Text shown:
----------

These efforts, officials said, should stand them in good stead against competition from groups whose core focus lies elsewhere.
"The MiSeq [cloud] platform may offer some comparable components to what we can offer today" but "it's safe to say that in one year we will be much further ahead than we are today," Görlitz said.
Tom Schwei, DNAstar's vice president and general manager, added that though instrument developers may dip their toes into the analysis market every now and then, they aren't likely to take the time to develop detailed applications that support every phase of the analysis pipeline because it isn't their core business.
'Room for All of Us'
Competition aside, there is more than enough room in the bioinformatics data analysis market for everyone to play nicely with each other, officials said.
For example, Biomatters' Meintjes pointed out that bioinformatics software providers typically offer platforms that support different types of analysis and integrate with other tools and databases that customers need for their research.
So although Illumina's cloud might offer some of the same features that are found in Biomatters' products, ultimately BaseSpace is "focused on a couple of particular analyses" and "there is plenty of space for us to provide additional benefits," he said.
And while some users might willingly jump on the cloud bandwagon, not all researchers are sold on the idea — possibly because of concerns about data privacy and security — and would prefer to stick to desktop software, which they are used to, DNAstar's Schwei pointed out.
CLC Bio's Görlitz added that while there is a lot of excitement around cloud infrastructure in the life science community, his company has found that cloud-based solutions "are not the ideal way to go" for the majority of its customers.
Alongside security and intellectual property concerns, these customers also cite issues with moving data to and from the cloud and run-times that don't improve on local hardware, he said.
Furthermore, Schwei noted that dedicated software companies could benefit from the availability of low-cost benchtop sequencers like MiSeq and Life Technologies' Ion Torrent PGM that target users in individual labs.
These users "are already comfortable using our product for HiSeq" data, for example, Schwei explained. Since MiSeq produces essentially the same kind of data as its larger cousin, it's likely that current DNAstar customers will continue to rely on the company's software for their analysis needs, he said.
Additionally, software vendors also pointed that some researchers routinely generate hybrid assemblies that combine data from multiple sequencing platforms in some of their projects and those users will continue to require the freedom that platform-agnostic tools offer.
This could also improve DNAnexus' chances of competing with Illumina's cloud offering since the DNAnexus platform and tools can handle data from multiple Illumina and Life Technologies sequencers.
Additionally, the company supports a much broader range of bioinformatics services than Illumina's BaseSpace does. For example, it offers structural variation analysis and SNP detection among other services, which could woo customers looking for more detailed kinds of analysis.
At present, none of the vendors BioInform spoke to said they would move their software to Illumina's cloud via the company's proposed app model, although none were opposed to the idea.
DNAstar's Schwei said his firm is "always open to considering anything" but that nothing is "imminent at this point."
Similarly, CLC Bio's Görlitz said his firm would be open to "discussions with sequencing vendors."

----------

What to produce: Reproduce the article on bioinformatics software word for word, from "For example, Biomatters'" to "Schwei pointed out.".

Given information:
----------

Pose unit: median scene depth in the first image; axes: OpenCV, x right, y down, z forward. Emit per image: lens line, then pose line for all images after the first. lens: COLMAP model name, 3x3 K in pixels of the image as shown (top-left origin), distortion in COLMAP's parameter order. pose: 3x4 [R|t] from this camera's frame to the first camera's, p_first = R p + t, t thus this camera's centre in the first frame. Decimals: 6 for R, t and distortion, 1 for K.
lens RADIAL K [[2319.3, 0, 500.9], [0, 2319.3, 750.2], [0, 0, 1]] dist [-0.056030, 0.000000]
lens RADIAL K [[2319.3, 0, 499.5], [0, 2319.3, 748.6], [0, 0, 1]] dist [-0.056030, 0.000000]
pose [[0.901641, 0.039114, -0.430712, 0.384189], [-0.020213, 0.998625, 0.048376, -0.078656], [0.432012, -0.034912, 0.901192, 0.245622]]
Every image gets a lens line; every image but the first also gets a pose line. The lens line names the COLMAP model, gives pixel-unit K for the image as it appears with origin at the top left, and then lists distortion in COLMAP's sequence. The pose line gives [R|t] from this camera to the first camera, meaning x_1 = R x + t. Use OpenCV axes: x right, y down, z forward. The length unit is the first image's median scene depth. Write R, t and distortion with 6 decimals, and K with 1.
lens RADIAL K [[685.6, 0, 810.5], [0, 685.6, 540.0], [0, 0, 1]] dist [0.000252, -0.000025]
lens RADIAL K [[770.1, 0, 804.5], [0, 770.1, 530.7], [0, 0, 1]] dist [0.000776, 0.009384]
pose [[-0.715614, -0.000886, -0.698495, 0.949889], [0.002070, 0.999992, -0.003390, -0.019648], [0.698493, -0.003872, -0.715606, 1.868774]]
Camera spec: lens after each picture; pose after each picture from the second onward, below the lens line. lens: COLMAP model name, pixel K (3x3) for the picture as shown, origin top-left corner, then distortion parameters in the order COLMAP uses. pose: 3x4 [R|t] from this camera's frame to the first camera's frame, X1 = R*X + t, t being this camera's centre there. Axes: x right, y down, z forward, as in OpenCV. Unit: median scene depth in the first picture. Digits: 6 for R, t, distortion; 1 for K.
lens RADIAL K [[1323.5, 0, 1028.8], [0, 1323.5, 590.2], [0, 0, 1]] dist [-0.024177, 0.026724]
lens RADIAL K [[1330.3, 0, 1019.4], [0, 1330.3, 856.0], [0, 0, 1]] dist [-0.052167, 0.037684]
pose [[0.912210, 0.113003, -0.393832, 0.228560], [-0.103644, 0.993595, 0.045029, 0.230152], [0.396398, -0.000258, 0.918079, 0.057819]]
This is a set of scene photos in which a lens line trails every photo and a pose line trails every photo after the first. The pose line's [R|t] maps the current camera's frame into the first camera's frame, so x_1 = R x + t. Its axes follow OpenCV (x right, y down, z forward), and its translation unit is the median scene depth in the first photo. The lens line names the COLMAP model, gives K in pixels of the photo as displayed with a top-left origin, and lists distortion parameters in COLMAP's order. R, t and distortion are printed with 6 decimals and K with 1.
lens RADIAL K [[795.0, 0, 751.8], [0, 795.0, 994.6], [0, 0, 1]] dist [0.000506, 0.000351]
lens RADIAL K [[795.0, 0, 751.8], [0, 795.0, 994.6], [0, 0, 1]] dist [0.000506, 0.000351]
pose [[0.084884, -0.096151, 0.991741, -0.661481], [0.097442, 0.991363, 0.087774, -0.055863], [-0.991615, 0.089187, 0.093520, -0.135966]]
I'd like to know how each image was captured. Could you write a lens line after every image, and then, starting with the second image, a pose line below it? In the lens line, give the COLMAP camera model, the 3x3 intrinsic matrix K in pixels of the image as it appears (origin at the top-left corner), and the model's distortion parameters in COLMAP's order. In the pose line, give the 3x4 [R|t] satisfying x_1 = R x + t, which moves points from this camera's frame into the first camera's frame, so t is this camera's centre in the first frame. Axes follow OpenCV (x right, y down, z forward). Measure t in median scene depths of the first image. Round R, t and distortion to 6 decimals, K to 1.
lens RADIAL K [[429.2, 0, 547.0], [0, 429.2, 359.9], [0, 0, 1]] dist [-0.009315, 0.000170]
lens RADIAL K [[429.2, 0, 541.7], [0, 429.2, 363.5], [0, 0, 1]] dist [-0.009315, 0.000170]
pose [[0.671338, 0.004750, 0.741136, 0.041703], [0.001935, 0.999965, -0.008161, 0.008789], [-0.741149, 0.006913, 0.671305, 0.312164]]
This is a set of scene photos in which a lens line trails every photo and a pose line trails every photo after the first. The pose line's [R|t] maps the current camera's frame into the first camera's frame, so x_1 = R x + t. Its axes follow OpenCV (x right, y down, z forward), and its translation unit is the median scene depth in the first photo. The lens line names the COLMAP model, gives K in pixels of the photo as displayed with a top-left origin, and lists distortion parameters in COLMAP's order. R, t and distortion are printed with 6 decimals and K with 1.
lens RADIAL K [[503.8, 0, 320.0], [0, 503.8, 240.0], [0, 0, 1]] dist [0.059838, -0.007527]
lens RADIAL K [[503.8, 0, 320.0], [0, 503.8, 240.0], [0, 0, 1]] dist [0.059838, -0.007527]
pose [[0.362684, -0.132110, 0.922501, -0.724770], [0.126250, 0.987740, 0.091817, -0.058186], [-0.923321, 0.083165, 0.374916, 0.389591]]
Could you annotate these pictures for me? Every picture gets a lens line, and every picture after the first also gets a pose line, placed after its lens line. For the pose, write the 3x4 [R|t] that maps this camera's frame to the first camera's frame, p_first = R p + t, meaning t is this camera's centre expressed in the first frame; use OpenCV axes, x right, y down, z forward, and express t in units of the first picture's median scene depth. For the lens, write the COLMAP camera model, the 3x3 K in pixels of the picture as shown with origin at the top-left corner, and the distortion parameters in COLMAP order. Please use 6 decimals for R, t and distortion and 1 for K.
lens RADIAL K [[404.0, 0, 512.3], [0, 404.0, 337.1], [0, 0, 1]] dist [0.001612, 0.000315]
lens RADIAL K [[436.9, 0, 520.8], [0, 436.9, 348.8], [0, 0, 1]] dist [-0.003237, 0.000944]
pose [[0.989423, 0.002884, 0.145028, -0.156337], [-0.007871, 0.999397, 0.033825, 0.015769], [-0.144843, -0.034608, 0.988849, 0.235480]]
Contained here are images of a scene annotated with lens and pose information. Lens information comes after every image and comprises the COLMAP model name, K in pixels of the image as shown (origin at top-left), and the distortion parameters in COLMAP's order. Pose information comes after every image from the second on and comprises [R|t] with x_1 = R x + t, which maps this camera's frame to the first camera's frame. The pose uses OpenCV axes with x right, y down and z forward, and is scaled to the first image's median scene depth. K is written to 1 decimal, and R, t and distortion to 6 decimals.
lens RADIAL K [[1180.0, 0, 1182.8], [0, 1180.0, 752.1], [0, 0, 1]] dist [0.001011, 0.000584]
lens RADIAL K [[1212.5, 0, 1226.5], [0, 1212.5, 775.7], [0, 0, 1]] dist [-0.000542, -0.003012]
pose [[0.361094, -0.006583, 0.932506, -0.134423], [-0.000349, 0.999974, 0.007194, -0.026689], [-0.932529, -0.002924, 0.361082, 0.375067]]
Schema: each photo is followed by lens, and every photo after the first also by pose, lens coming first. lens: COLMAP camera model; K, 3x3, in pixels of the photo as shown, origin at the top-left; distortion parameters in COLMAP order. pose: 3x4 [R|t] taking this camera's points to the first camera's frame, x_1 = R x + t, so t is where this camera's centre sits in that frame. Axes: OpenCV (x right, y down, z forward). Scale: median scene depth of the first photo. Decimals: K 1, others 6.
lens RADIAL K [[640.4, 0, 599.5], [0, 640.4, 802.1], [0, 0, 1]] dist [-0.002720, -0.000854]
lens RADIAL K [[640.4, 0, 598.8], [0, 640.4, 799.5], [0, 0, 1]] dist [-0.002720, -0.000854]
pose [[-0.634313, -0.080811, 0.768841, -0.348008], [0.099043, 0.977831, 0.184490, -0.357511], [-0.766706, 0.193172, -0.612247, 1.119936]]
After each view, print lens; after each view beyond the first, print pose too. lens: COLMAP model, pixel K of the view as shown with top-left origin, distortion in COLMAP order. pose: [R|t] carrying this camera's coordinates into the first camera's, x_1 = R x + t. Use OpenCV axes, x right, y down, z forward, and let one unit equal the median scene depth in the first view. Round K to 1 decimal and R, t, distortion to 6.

----------

Result of the exercise:
For example, Biomatters' Meintjes pointed out that bioinformatics software providers typically offer platforms that support different types of analysis and integrate with other tools and databases that customers need for their research.
So although Illumina's cloud might offer some of the same features that are found in Biomatters' products, ultimately BaseSpace is "focused on a couple of particular analyses" and "there is plenty of space for us to provide additional benefits," he said.
And while some users might willingly jump on the cloud bandwagon, not all researchers are sold on the idea — possibly because of concerns about data privacy and security — and would prefer to stick to desktop software, which they are used to, DNAstar's Schwei pointed out.